La demande de moratoire portée par près de 70 élus, en septembre dernier, n’aura guère été suivie d’effet. Le déploiement de la 5G a bien eu lieu mais Marc Péré, maire de L’Union, ne compte pas en rester là. Contactée par le laboratoire toulousain Exem, la commune projette de déployer d’ici l’été plusieurs capteurs pour mesurer les ondes émises par les antennes 4G et 5G. Ceux-ci se présentent sous la forme de parallélépipèdes de vingt centimètres de long et s’installent sur des candélabres, à trois ou quatre mètres de hauteur.

Une initiative pionnière en France

Si ces capteurs sont déjà testés de façon très localisée à Paris, Marseille, Nantes et Bordeaux, L’Union sera la première commune en France à mettre en place un véritable système opérationnel, couvrant l’intégralité du territoire municipal. Les données collectées seront mises à jour toutes les heures et accessibles au public depuis le site observatoiredesondes.fr. « C’est une révolution », assure Marc Péré. Fini les mesures ponctuelles, le dispositif récoltera des données sans interruption, aussi bien le jour que la nuit. Cette continuité est d’autant plus importante que les antennes 5G sont dites « actives », et pointent leurs faisceaux en fonction des utilisations du réseau. Les niveaux d’exposition aux ondes fluctuent ainsi considérablement d’un moment à l’autre de la journée.

Le système sera capable de capter toutes les ondes émises dans une bande allant de 80 MHz à 6 GHz. La transmission des données collectées sera assurée par la technologie bas-débit Sigfox, régulièrement utilisée dans le cadre des objets connectés. Quatre capteurs suffiront, dans un premier temps, à mailler l’ensemble de la commune et seront stratégiquement placés à des endroits susceptibles d’être « arrosés » par des antennes.

Une perspective démocratique et citoyenne

Dans un second temps, les groupes scolaires pourront accueillir des capteurs supplémentaires. Cette possibilité sera laissée à la discrétion du Parlement des écoles, « une initiative unique qui regroupe des parents, des élèves de CM2, des enseignants, des élus et des représentants de l’administration », explique Marc Péré. C’est cette instance citoyenne qui décidera si la présence de capteurs spécifiques est nécessaire dans les écoles.

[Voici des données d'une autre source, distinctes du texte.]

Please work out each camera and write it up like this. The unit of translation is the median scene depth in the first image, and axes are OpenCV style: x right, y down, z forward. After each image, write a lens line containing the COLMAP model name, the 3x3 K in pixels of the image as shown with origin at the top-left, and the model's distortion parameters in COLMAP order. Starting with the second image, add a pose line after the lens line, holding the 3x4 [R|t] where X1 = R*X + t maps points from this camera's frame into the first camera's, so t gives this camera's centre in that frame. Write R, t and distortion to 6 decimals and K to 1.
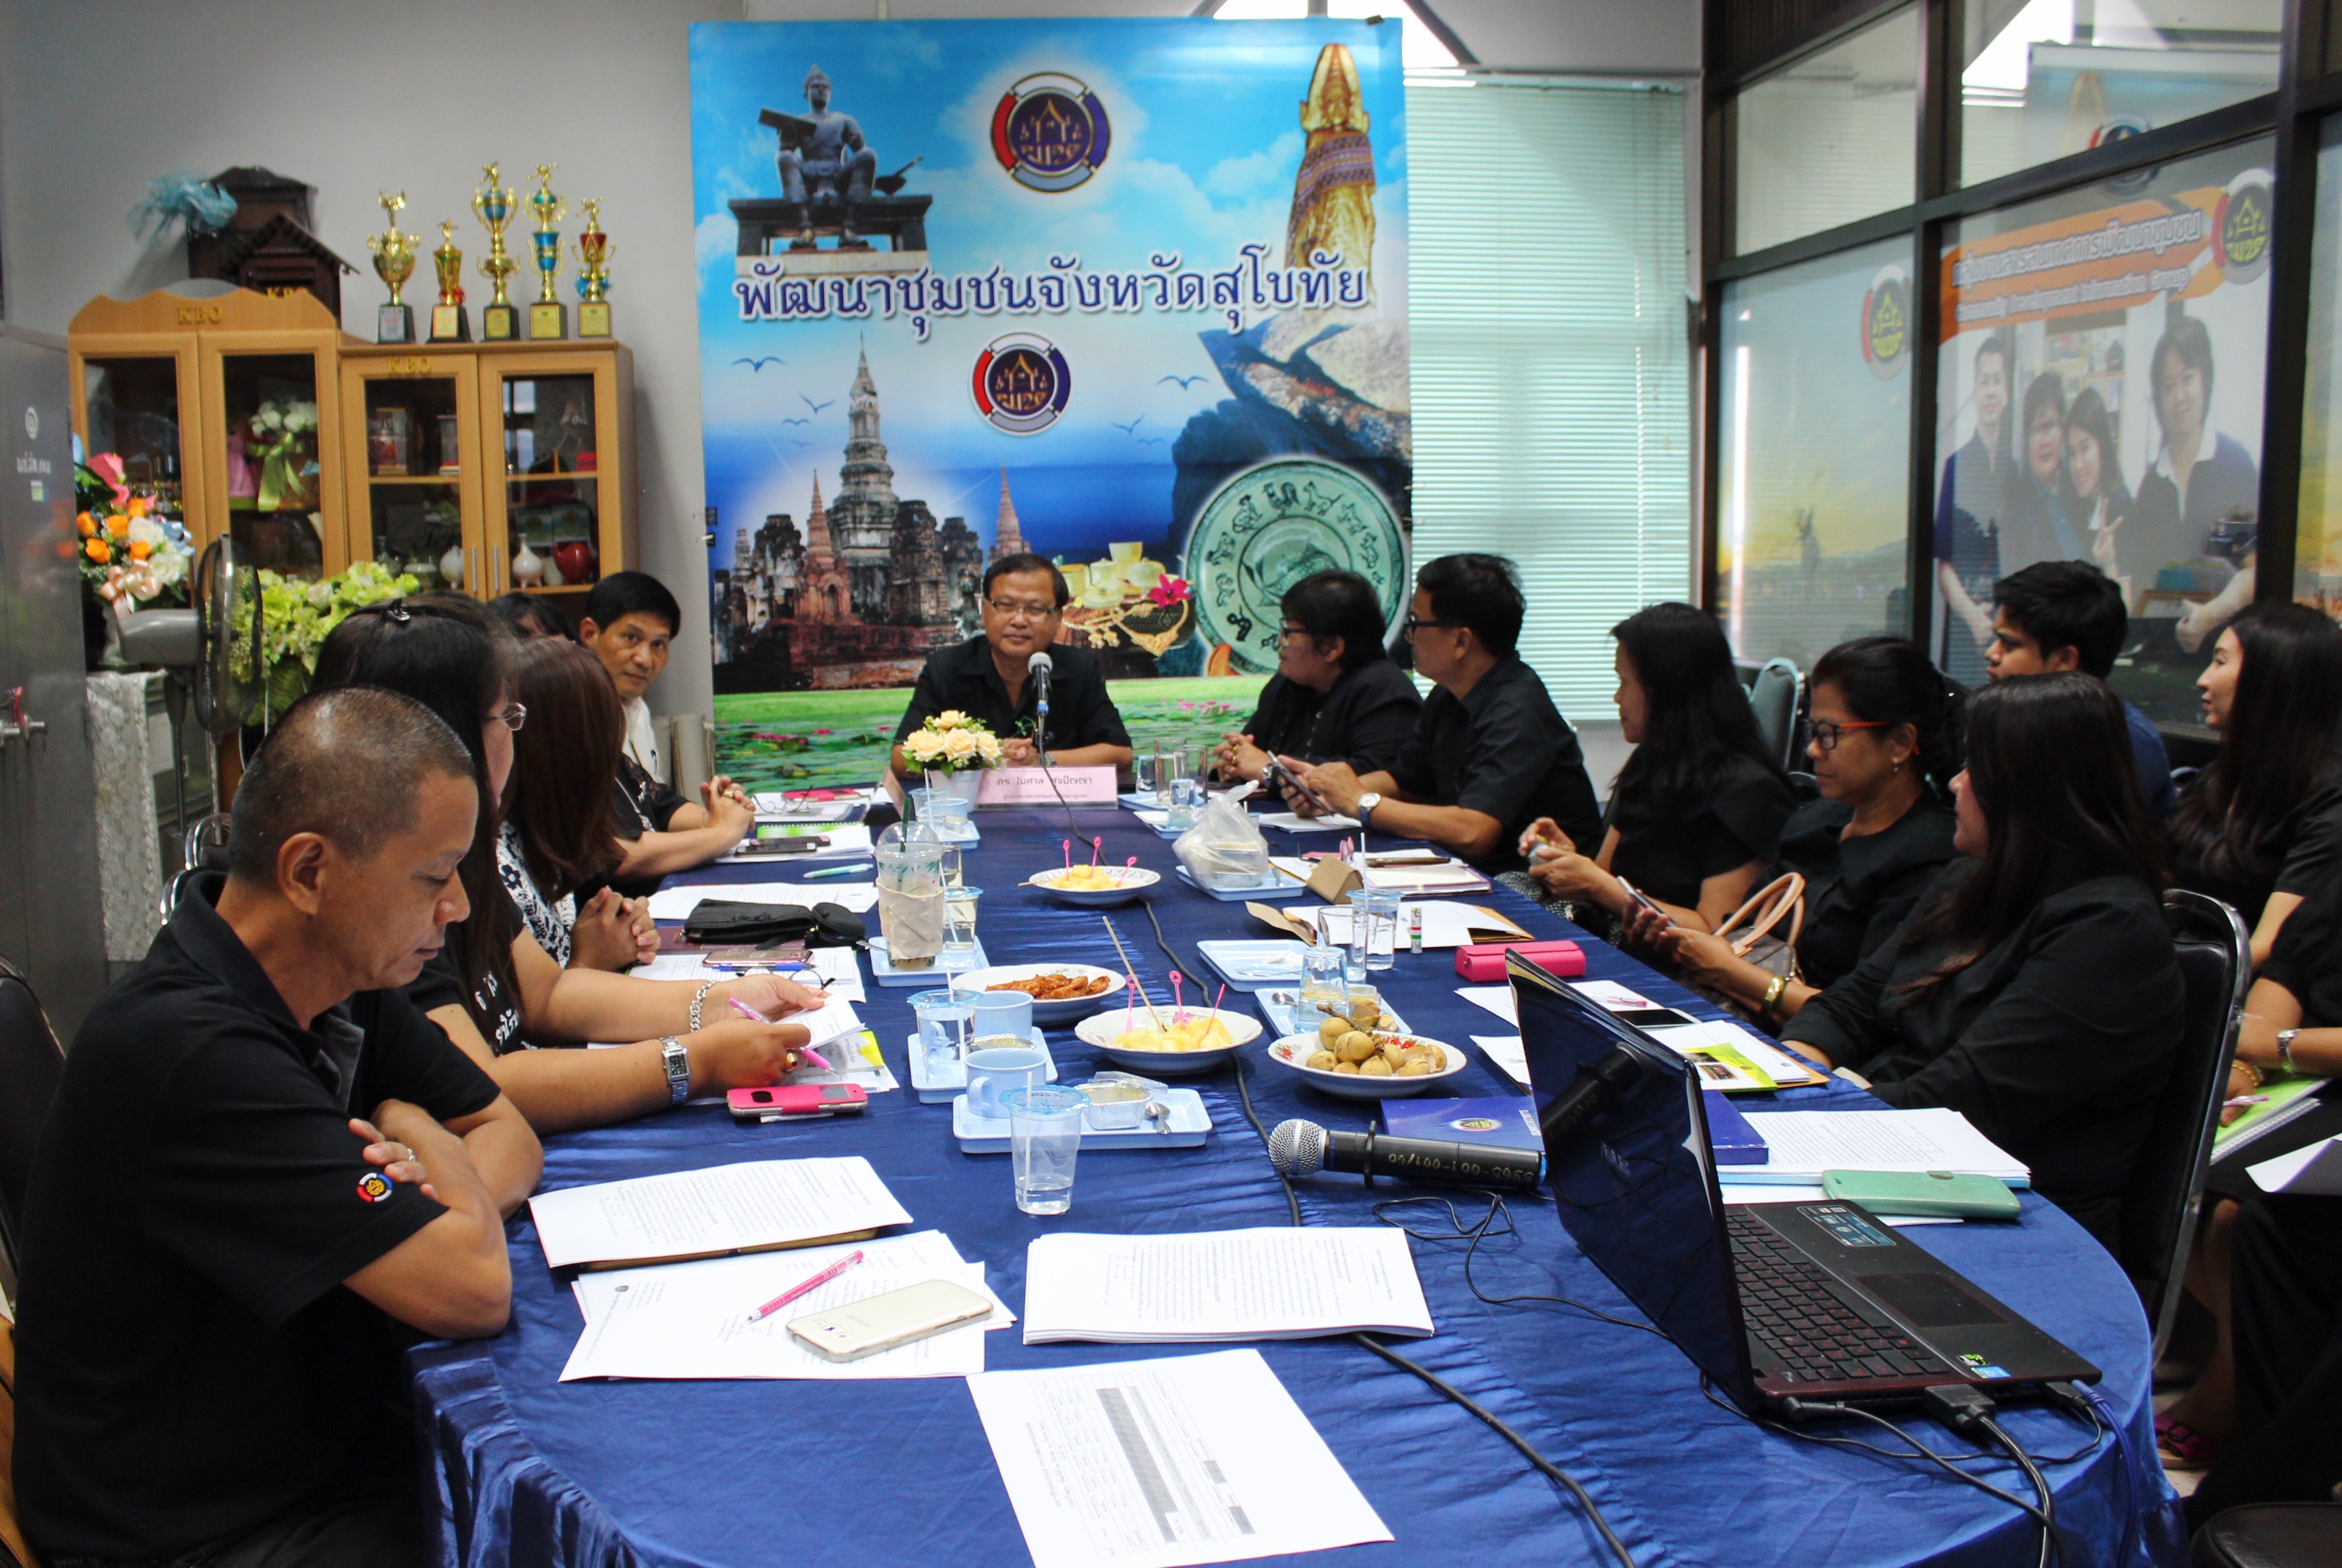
lens RADIAL K [[2155.5, 0, 1073.8], [0, 2155.5, 796.3], [0, 0, 1]] dist [-0.085517, 0.000000]
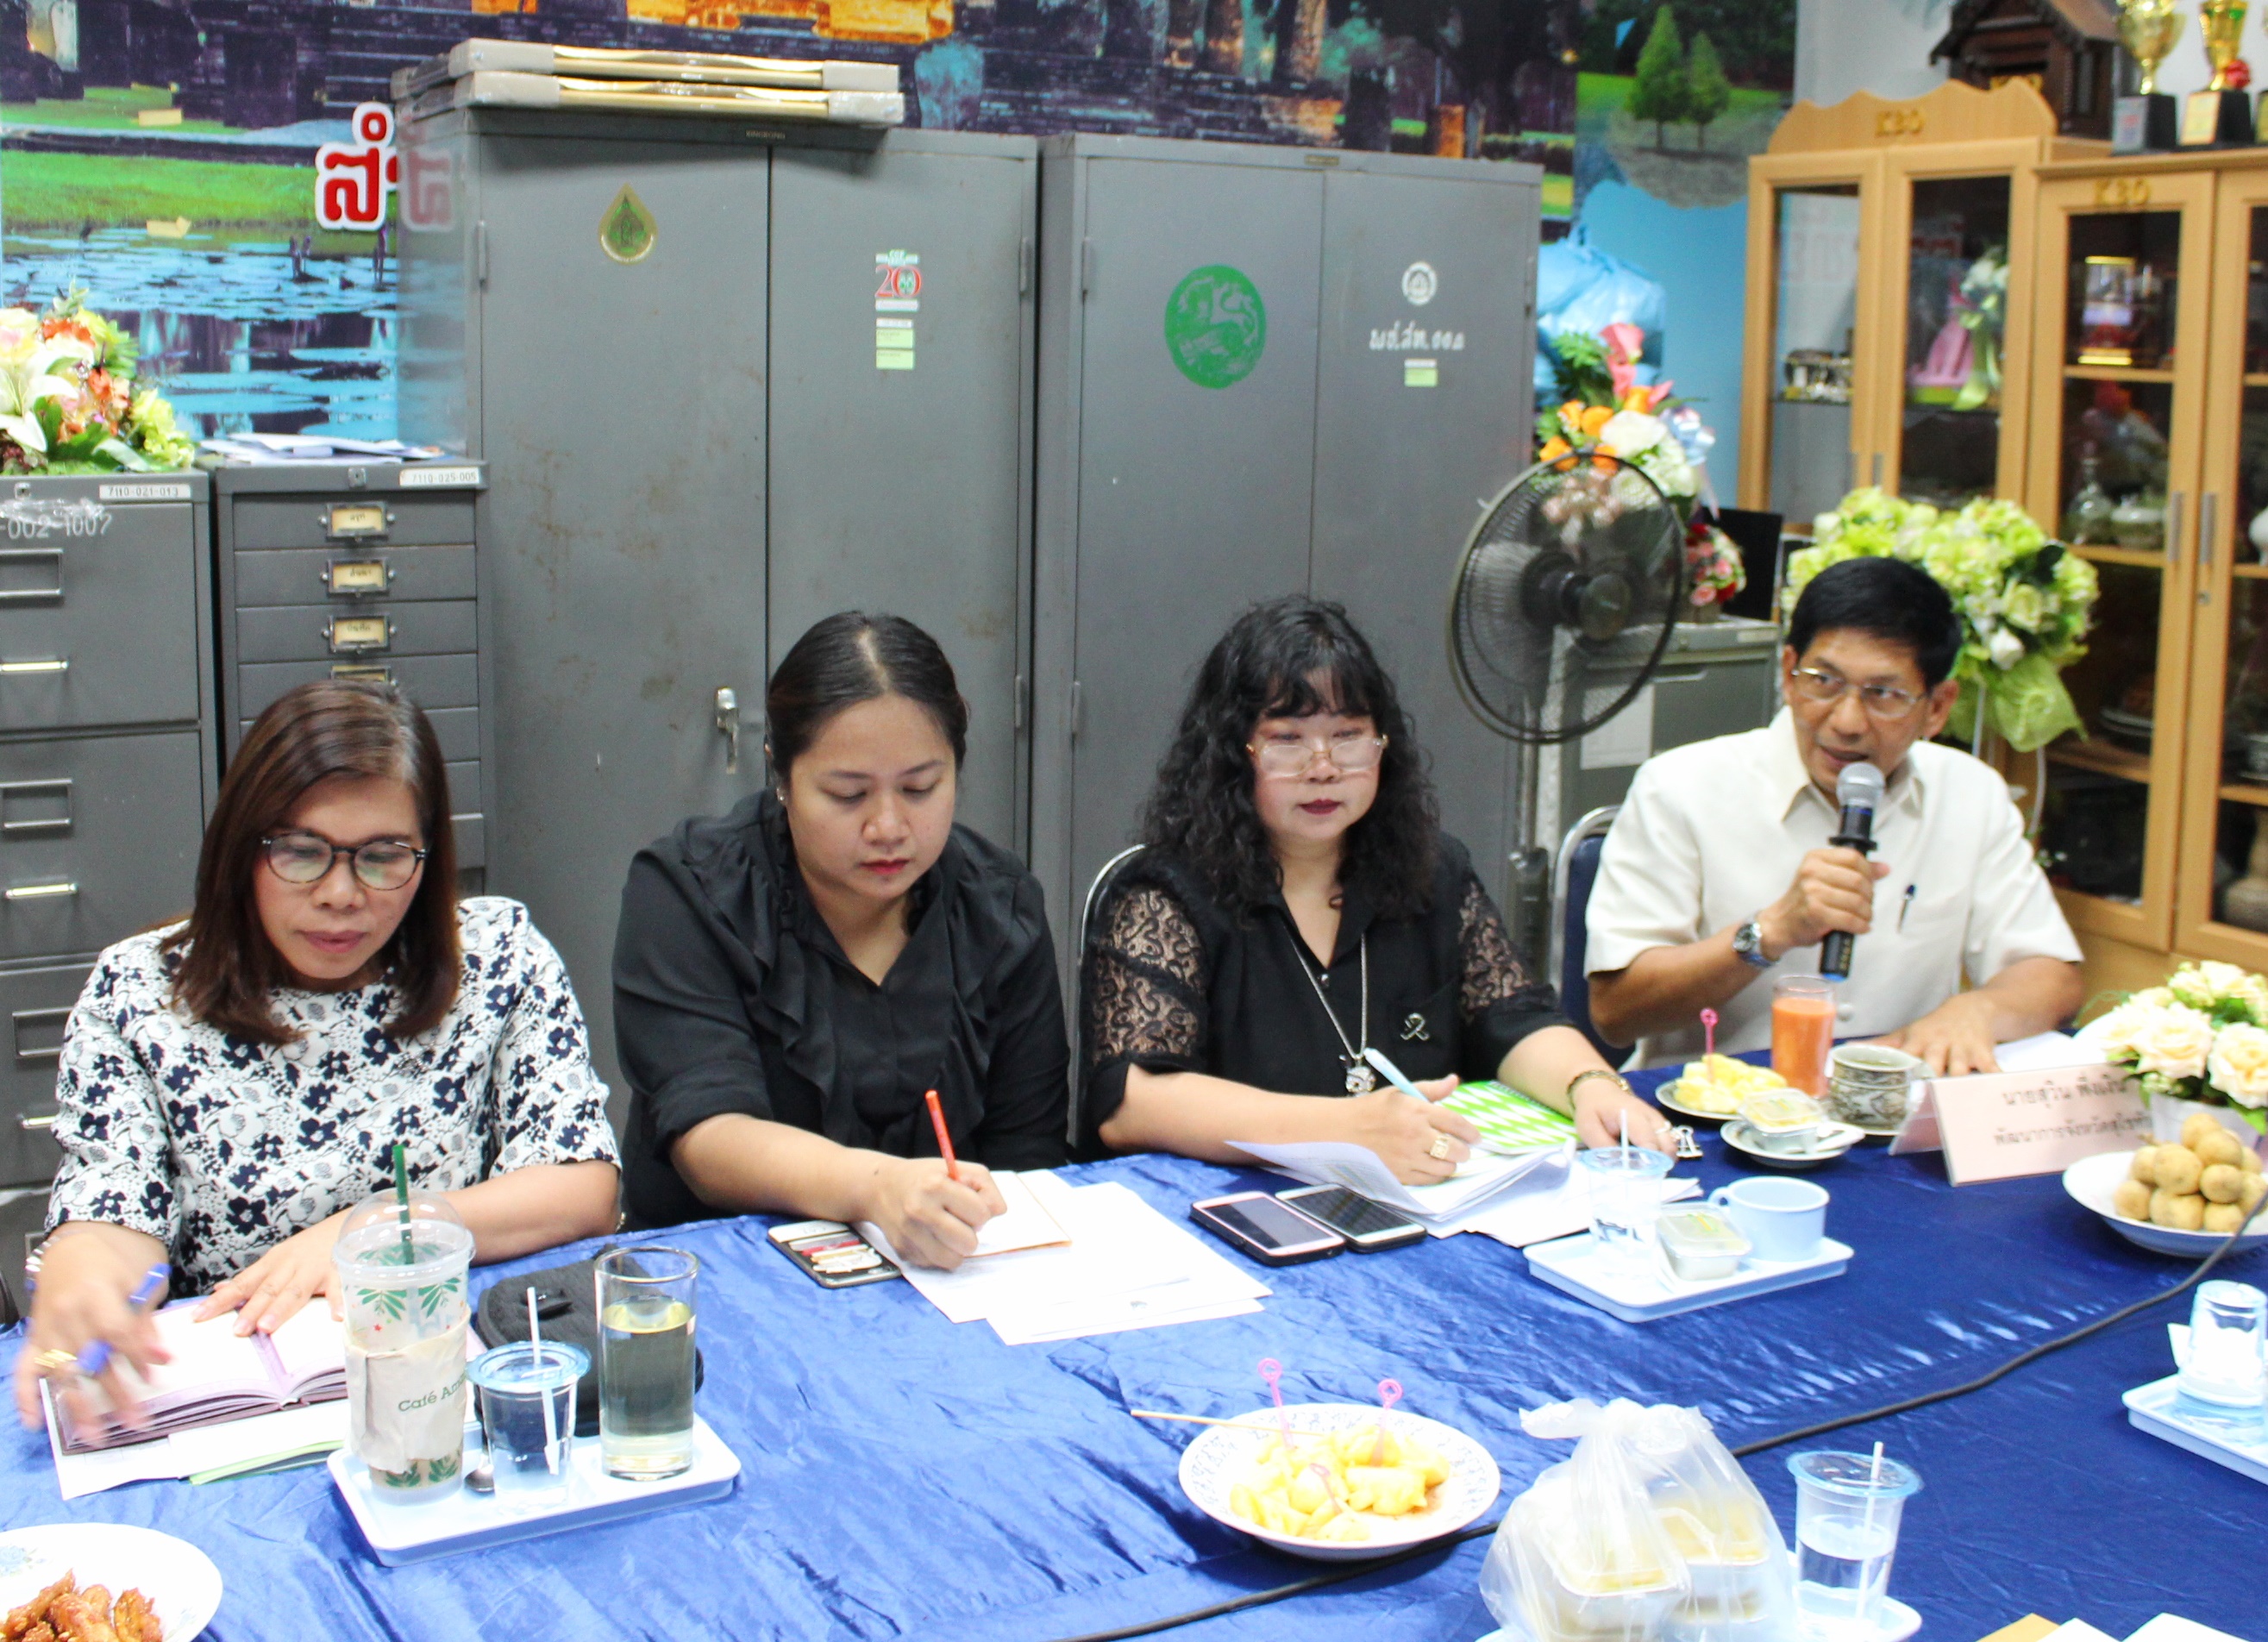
lens RADIAL K [[2507.2, 0, 1141.0], [0, 2507.2, 677.4], [0, 0, 1]] dist [-0.128974, 0.000000]
pose [[0.401592, 0.145777, -0.904142, 0.229302], [-0.139699, 0.985448, 0.096836, -0.088057], [0.905101, 0.087419, 0.416112, 0.438065]]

En termes de budget, le premier déploiement de quatre boîtiers représente un coût inférieur à 10 000 euros par an. Interrogés au micro de France Bleu, plusieurs habitants ont déjà fait savoir leur satisfaction. « Je pense que c’est un passage obligé pour les communes », précise le maire de L’Union, « car si elles ne le font pas, ce sera la porte ouverte aux fake news et aux fantasmes ». Loin de considérer qu’il s’agit d’un gadget, l’édile y voit le moyen de rassembler des données objectives, validées et officielles.

Et si les mesures dépassent les valeurs cibles ? « Si nous constatons des points atypiques ou des dépassements, nous sommes optimistes sur le fait que nos discussions avec les opérateurs convergeront positivement », conclut Marc Péré. Pas un outil de limitation des ondes, donc, mais une source d’information indispensable pour armer la puissance publique en données fiables et lui permettre d’alerter les opérateurs sur d’éventuels dysfonctionnements.